The hardship of the indigenous peoples is no news and it would be easy to write about the massacres in Peru, or how the legal system under President Rafael Correa in Ecuador has been used to cut down on what we might consider a fundamental human right to demonstrate (http://www.telegraph.co.uk/news/worldnews/southamerica/ecuador/9344403/Ecuador-dubious-human-rights-record-of-country-considering-Julian-Assange-asylum.html). Instead, we will try to understand the characteristics of the neoliberal politic, which promotes the extraction as beneficial for the country as a whole.

I find it relevant to take a look at the main arguments, presented by post-neoliberal and neoliberal governments. In this case the references are made to Bolivia, Peru and Ecuador. The three countries concord on encouraging the extractive industry as the macroeconomic strategy and the source of a possible poverty reduction. The arguments pro extraction are quite similar and are based on the idea of the subsoil as belonging to the nation, and therefore are to be used for the nation. Solely focusing on the economical possibilities, the government claims the right to resources underground and the arguments values collective interest and prosperity.
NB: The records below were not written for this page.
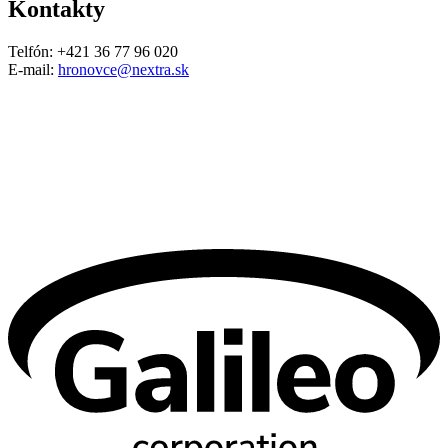
Kontakty
Telfón: +421 36 77 96 020
E-mail:
hronovce@nextra.sk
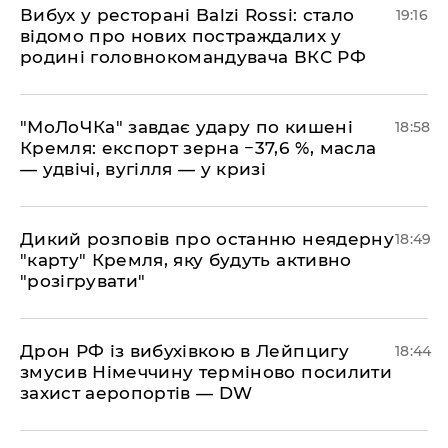
​Вибух у ресторані Balzi Rossi: стало
19:16
відомо про нових постраждалих у
родині головнокомандувача ВКС РФ
​"МоЛоЧКа" завдає удару по кишені
18:58
Кремля: експорт зерна −37,6 %, масла
— удвічі, вугілля — у кризі
​Дикий розповів про останню неядерну
18:49
"карту" Кремля, яку будуть активно
"розігрувати"
​Дрон РФ із вибухівкою в Лейпцигу
18:44
змусив Німеччину терміново посилити
захист аеропортів — DW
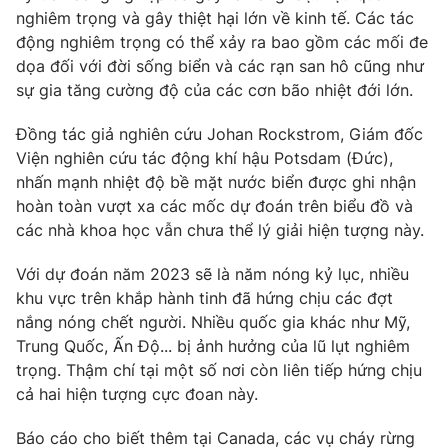
nghiêm trọng và gây thiệt hại lớn về kinh tế. Các tác
Photo
Infographic
động nghiêm trọng có thể xảy ra bao gồm các mối đe
dọa đối với đời sống biển và các rạn san hô cũng như
Video
sự gia tăng cường độ của các cơn bão nhiệt đới lớn.
Shorts video
Đồng tác giả nghiên cứu Johan Rockstrom, Giám đốc
VTV Money
VTV Thể thao
Viện nghiên cứu tác động khí hậu Potsdam (Đức),
nhấn mạnh nhiệt độ bề mặt nước biển được ghi nhận
VTV Sức khoẻ
hoàn toàn vượt xa các mốc dự đoán trên biểu đồ và
Bất động sản
các nhà khoa học vẫn chưa thể lý giải hiện tượng này.
Thị trường 24h
Tấm lòng Việt
Với dự đoán năm 2023 sẽ là năm nóng kỷ lục, nhiều
khu vực trên khắp hành tinh đã hứng chịu các đợt
VTV4
nắng nóng chết người. Nhiều quốc gia khác như Mỹ,
Vươn mình bằng AI
Trung Quốc, Ấn Độ... bị ảnh hưởng của lũ lụt nghiêm
trọng. Thậm chí tại một số nơi còn liên tiếp hứng chịu
VTV9
VTV8
cả hai hiện tượng cực đoan này.
Liên hệ tòa soạn
Báo cáo cho biết thêm tại Canada, các vụ cháy rừng
English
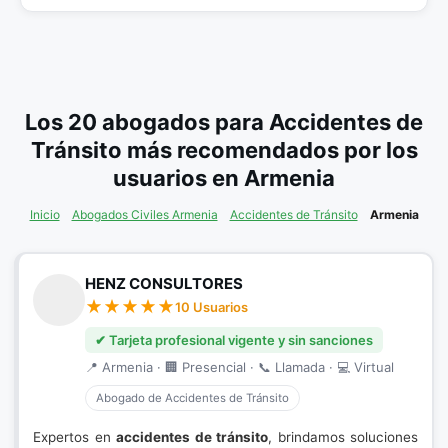
Los 20 abogados para Accidentes de
Tránsito más recomendados por los
usuarios en Armenia
Inicio
Abogados Civiles Armenia
Accidentes de Tránsito
Armenia
HENZ CONSULTORES
10 Usuarios
✔ Tarjeta profesional vigente y sin sanciones
📍 Armenia · 🏢 Presencial · 📞 Llamada · 💻 Virtual
Abogado de Accidentes de Tránsito
Expertos en
accidentes de tránsito
, brindamos soluciones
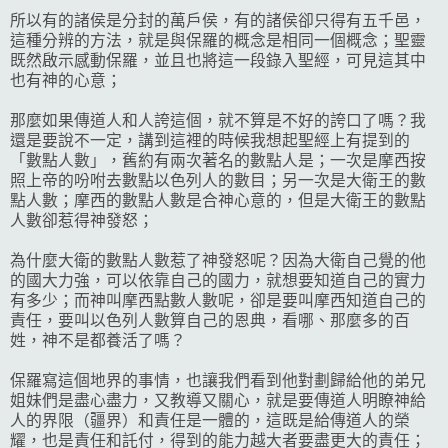
所以有的諸侯是分封的萬戶侯，有的諸侯卻只得有五千邑，
這種分辨的方法，就是與保羅的概念是相同一個概念；聖靈
既然啟示感動保羅，並且也將這一段錄入聖經，可見這其中
也有神的心意；
那麼如果傳道人和人誇這個，就不算是不好的誇口了嗎？我
還是要說不一定，講到這裡的時候我想起聖經上有提到的
「數點人數」，舊約有兩次著名的數點人是；一次是摩西按
照上帝的吩咐去數點以色列人的數目；另一次是大衛王的數
點人數；摩西的數點人數是合神心意的，但是大衛王的數點
人數卻惹得神發怒；
為什麼大衛的數點人數惹了神發怒呢？因為大衛自己覺的他
的國大力強，可以依靠自己的國力，就想要知道自己的實力
有多少；而神叫摩西點數人數呢，卻是要叫摩西知道自己的
責任，要叫以色列人數算自己的恩典，看哪、那麼多的百
姓，神不是都養活了嗎？
保羅寫這個地界的事情，也讓我們看到他對劃歸給他的弟兄
姐妹們是盡心盡力，又教導又關心，就是要傳道人明瞭神給
人的界限（疆界）和責任是一體的，這既是給傳道人的榮
耀，也是責任和託付，得到的能力越大者要盡更大的責任；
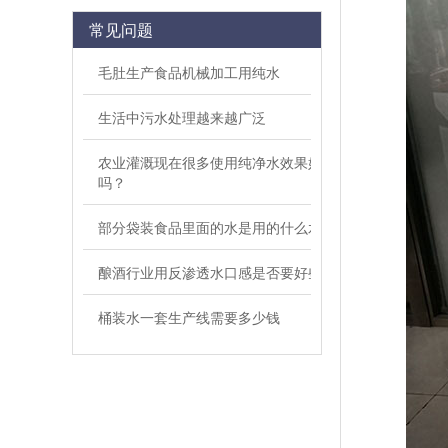
常见问题
毛肚生产食品机械加工用纯水
生活中污水处理越来越广泛
农业灌溉现在很多使用纯净水效果好
吗？
部分袋装食品里面的水是用的什么水
酿酒行业用反渗透水口感是否要好些
桶装水一套生产线需要多少钱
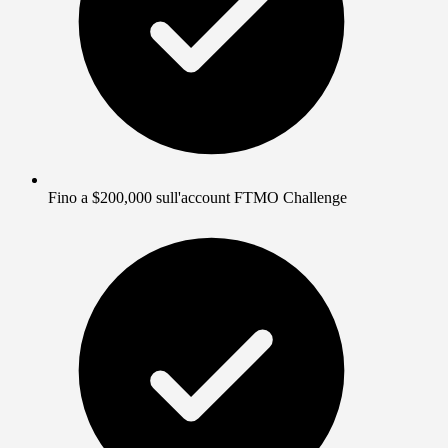
Fino a $200,000 sull'account FTMO Challenge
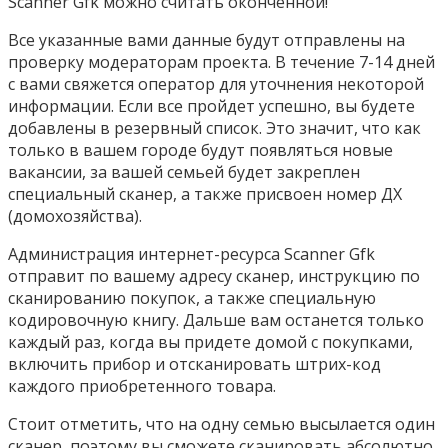
Scanner Gfk можно считать оконченной!
Все указанные вами данные будут отправлены на
проверку модераторам проекта. В течение 7-14 дней
с вами свяжется оператор для уточнения некоторой
информации. Если все пройдет успешно, вы будете
добавлены в резервный список. Это значит, что как
только в вашем городе будут появляться новые
вакансии, за вашей семьей будет закреплен
специальный сканер, а также присвоен номер ДХ
(домохозяйства).
Администрация интернет-ресурса Scanner Gfk
отправит по вашему адресу сканер, инструкцию по
сканированию покупок, а также специальную
кодировочную книгу. Дальше вам останется только
каждый раз, когда вы придете домой с покупками,
включить прибор и отсканировать штрих-код
каждого приобретенного товара.
Стоит отметить, что на одну семью высылается один
сканер, поэтому вы сможете сканировать абсолютно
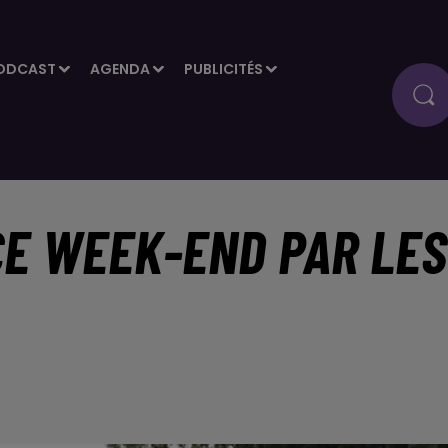
ODCAST
AGENDA
PUBLICITÉS
CE WEEK-END PAR LES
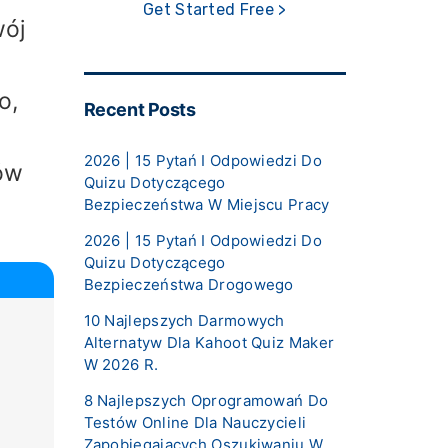
Get Started Free >
wój
o,
Recent Posts
2026 | 15 Pytań I Odpowiedzi Do
iów
Quizu Dotyczącego
Bezpieczeństwa W Miejscu Pracy
2026 | 15 Pytań I Odpowiedzi Do
Quizu Dotyczącego
Bezpieczeństwa Drogowego
10 Najlepszych Darmowych
Alternatyw Dla Kahoot Quiz Maker
W 2026 R.
8 Najlepszych Oprogramowań Do
Testów Online Dla Nauczycieli
Zapobiegających Oszukiwaniu W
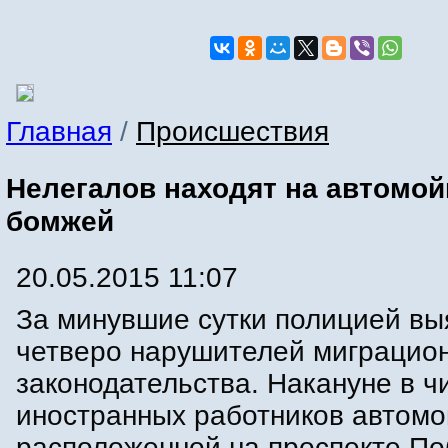
Главная
/
Происшествия
Нелегалов находят на автомой
бомжей
20.05.2015 11:07
За минувшие сутки полицией в
четверо нарушителей миграцио
законодательства. Накануне в ч
иностранных работников автомо
расположенной на проспекте П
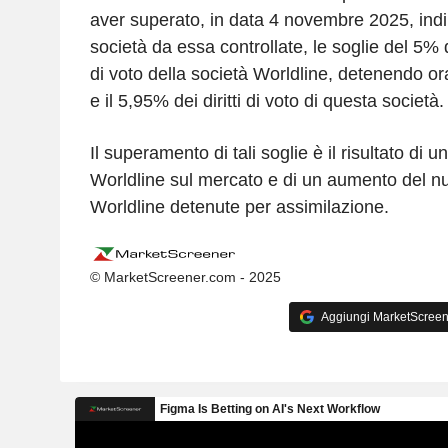
aver superato, in data 4 novembre 2025, indi
società da essa controllate, le soglie del 5% de
di voto della società Worldline, detenendo ora
e il 5,95% dei diritti di voto di questa società.
Il superamento di tali soglie è il risultato di u
Worldline sul mercato e di un aumento del n
Worldline detenute per assimilazione.
© MarketScreener.com - 2025
Aggiungi MarketScreener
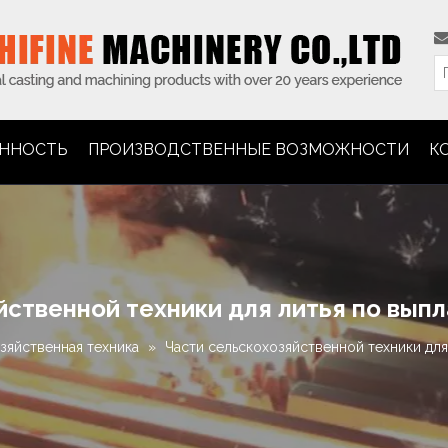
ННОСТЬ
ПРОИЗВОДСТВЕННЫЕ ВОЗМОЖНОСТИ
К
йственной техники для литья по вы
зяйственная техника
»
Части сельскохозяйственной техники дл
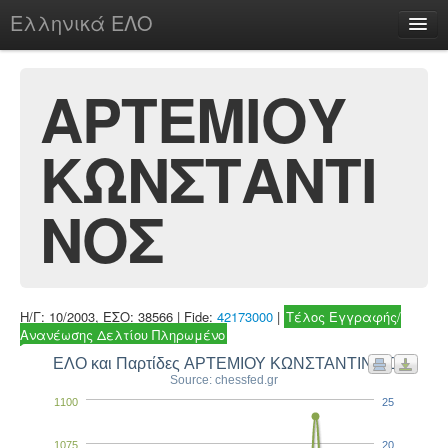
Ελληνικά ΕΛΟ
Περί
ΑΡΤΕΜΙΟΥ
ΚΩΝΣΤΑΝΤΙ
chesstu.be @ discord
Login
ΝΟΣ
Η/Γ: 10/2003, ΕΣΟ: 38566 | Fide:
42173000
|
Τέλος Εγγραφής/
Ανανέωσης Δελτίου Πληρωμένο
ΕΛΟ και Παρτίδες ΑΡΤΕΜΙΟΥ ΚΩΝΣΤΑΝΤΙΝΟΣ
Source: chessfed.gr
1100
25
1075
20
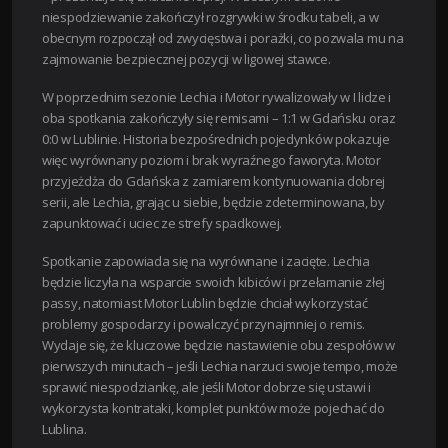
niespodziewanie zakończył rozgrywki w środku tabeli, a w
obecnym rozpoczął od zwycięstwa i porażki, co pozwala mu na
zajmowanie bezpiecznej pozycji w ligowej stawce.
W poprzednim sezonie Lechia i Motor rywalizowały w I lidze i
oba spotkania zakończyły się remisami – 1:1 w Gdańsku oraz
0:0 w Lublinie. Historia bezpośrednich pojedynków pokazuje
więc wyrównany poziom i brak wyraźnego faworyta. Motor
przyjeżdża do Gdańska z zamiarem kontynuowania dobrej
serii, ale Lechia, grając u siebie, będzie zdeterminowana, by
zapunktować i uciec ze strefy spadkowej.
Spotkanie zapowiada się na wyrównane i zacięte. Lechia
będzie liczyła na wsparcie swoich kibiców i przełamanie złej
passy, natomiast Motor Lublin będzie chciał wykorzystać
problemy gospodarzy i powalczyć przynajmniej o remis.
Wydaje się, że kluczowe będzie nastawienie obu zespołów w
pierwszych minutach – jeśli Lechia narzuci swoje tempo, może
sprawić niespodziankę, ale jeśli Motor dobrze się ustawi i
wykorzysta kontrataki, komplet punktów może pojechać do
Lublina.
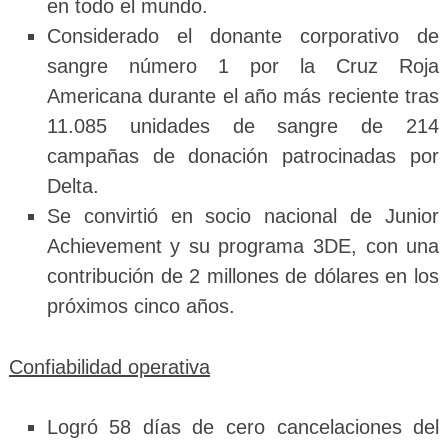
en todo el mundo.
Considerado el donante corporativo de
sangre número 1 por la Cruz Roja
Americana durante el año más reciente tras
11.085 unidades de sangre de 214
campañas de donación patrocinadas por
Delta.
Se convirtió en socio nacional de Junior
Achievement y su programa 3DE, con una
contribución de 2 millones de dólares en los
próximos cinco años.
Confiabilidad operativa
Logró 58 días de cero cancelaciones del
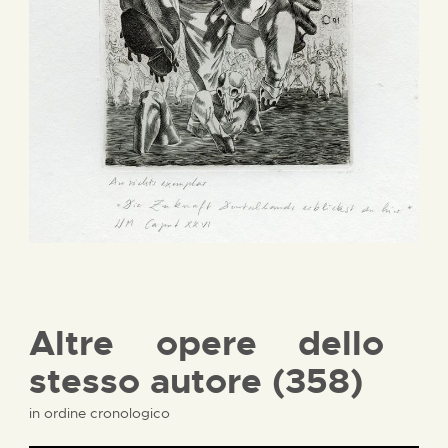
Altre opere dello
stesso autore (358)
in ordine cronologico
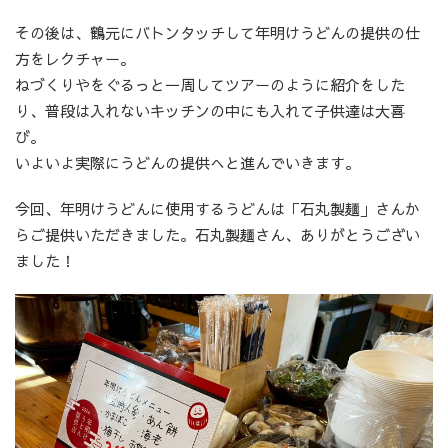
その後は、鶴元にバトンタッチして年明けうどんの提供の仕
方をレクチャー。
ねづくりやをぐるっと一周してツアーのように紹介をした
り、普段は入れないキッチンの中にも入れて子供達は大喜
び。
いよいよ実際にうどんの提供へと進んでいきます。
今回、年明けうどんに使用するうどんは「石丸製麺」さんか
らご提供いただきました。石丸製麺さん、ありがとうござい
ました！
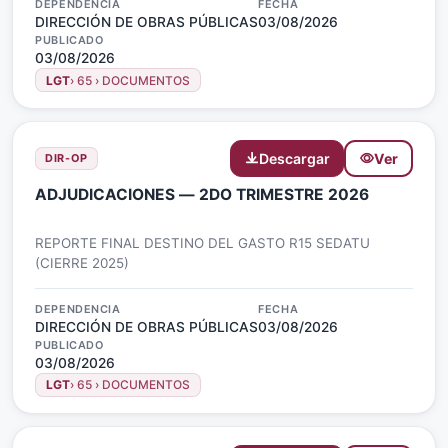
DEPENDENCIA
FECHA
DIRECCIÓN DE OBRAS PÚBLICAS
03/08/2026
PUBLICADO
03/08/2026
LGT
› 65 › DOCUMENTOS
Descargar
Ver
DIR-OP
ADJUDICACIONES — 2DO TRIMESTRE 2026
REPORTE FINAL DESTINO DEL GASTO R15 SEDATU
(CIERRE 2025)
DEPENDENCIA
FECHA
DIRECCIÓN DE OBRAS PÚBLICAS
03/08/2026
PUBLICADO
03/08/2026
LGT
› 65 › DOCUMENTOS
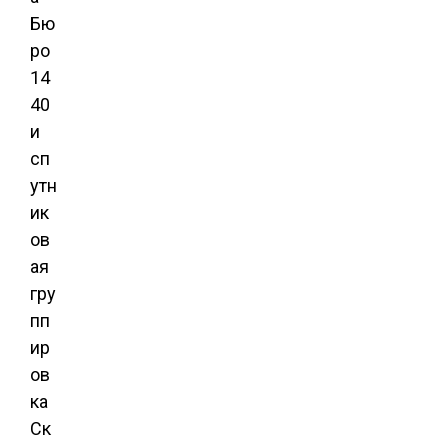
Бю
ро
14
40
и
сп
утн
ик
ов
ая
гру
пп
ир
ов
ка
Ск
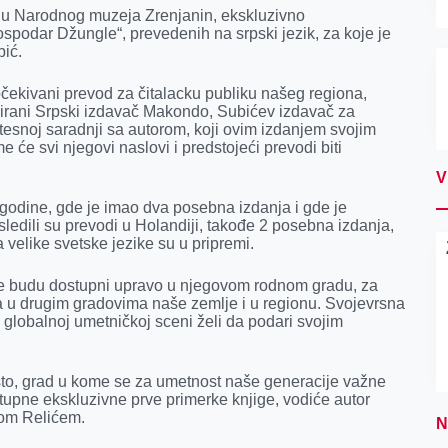
nu Narodnog muzeja Zrenjanin, ekskluzivno
ospodar Džungle“, prevedenih na srpski jezik, za koje je
ubić.
očekivani prevod za čitalacku publiku našeg regiona,
mirani Srpski izdavač Makondo, Subićev izdavač za
 tesnoj saradnji sa autorom, koji ovim izdanjem svojim
 će svi njegovi naslovi i predstojeći prevodi biti
V
 godine, gde je imao dva posebna izdanja i gde je
Usledili su prevodi u Holandiji, takođe 2 posebna izdanja,
 velike svetske jezike su u pripremi.
jige budu dostupni upravo u njegovom rodnom gradu, za
a u drugim gradovima naše zemlje i u regionu. Svojevrsna
a globalnoj umetničkoj sceni želi da podari svojim
to, grad u kome se za umetnost naše generacije važne
tupne ekskluzivne prve primerke knjige, vodiće autor
nom Relićem.
N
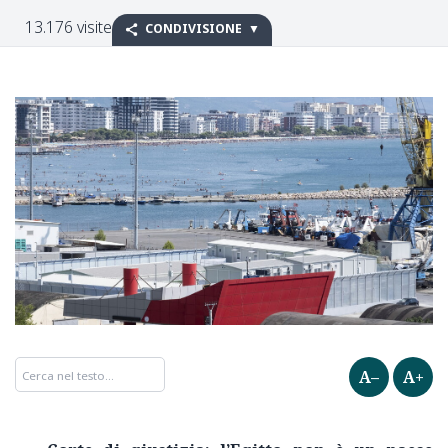
13.176 visite
CONDIVISIONE
A–
A+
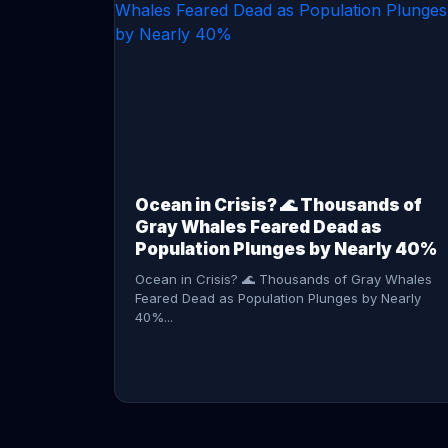
CONTINUE READING →
Ocean in Crisis? 🌊 Thousands of
Gray Whales Feared Dead as
Population Plunges by Nearly 40%
Ocean in Crisis? 🌊 Thousands of Gray Whales
Feared Dead as Population Plunges by Nearly
40%...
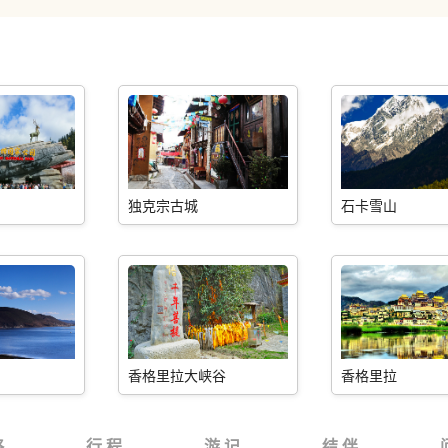
独克宗古城
石卡雪山
香格里拉大峡谷
香格里拉
略
行 程
游 记
结 伴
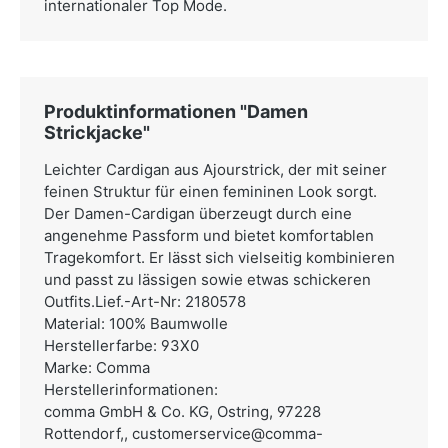
internationaler Top Mode.
Produktinformationen "Damen
Strickjacke"
Leichter Cardigan aus Ajourstrick, der mit seiner
feinen Struktur für einen femininen Look sorgt.
Der Damen-Cardigan überzeugt durch eine
angenehme Passform und bietet komfortablen
Tragekomfort. Er lässt sich vielseitig kombinieren
und passt zu lässigen sowie etwas schickeren
Outfits.Lief.-Art-Nr: 2180578
Material: 100% Baumwolle
Herstellerfarbe: 93X0
Marke: Comma
Herstellerinformationen:
comma GmbH & Co. KG,
Ostring, 97228
Rottendorf,,
customerservice@comma-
Álvaro García Linera, Vice-President of Bolivia argued that the greater collective interest of all the peoples was more important that the indigenous right to land (http://www.seed.manchester.ac.uk/medialibrary/andes/publications/papers/HumphreysBebbingtonandBebbington_CJDS.pdf), while Ecuadors President Rafael Correa argued that “it would be ’absurd’ to say no to mining and the huge amount of dollars which the industry provides the country with” (http://www.elcomercio.com/actualidad/politica/resumen-del-enlace-ciudadano-no-8.html). The vision of development as put by García focuses on the unused land, great natural resources, and leaves “little concern for the environment” (http://www.aidesep.org.pe/editor/documentos/58.pdf).

Interesting is Ecuador’s president Rafael Corra, who initially focused on finding new ways of governing the economy and natural resources, but who changed radically within the first years of his presidency. The reason for this change might be explained by “the very structure of government expenditure and the dependence on the extractive economy” (New Political Economy, Volume 16, issue 1, 2011).

The disagreement between indigenous groups (often supported by NGOs) and governments in need of resources seems to have long prospects of finding solutions. Extraction is a huge income, and alternative economic politics are sparse. Indigenous groups promote values of biodiversity and cultural heritage. These are values which are overheard as the global economy offers an income based on the use of natural resources.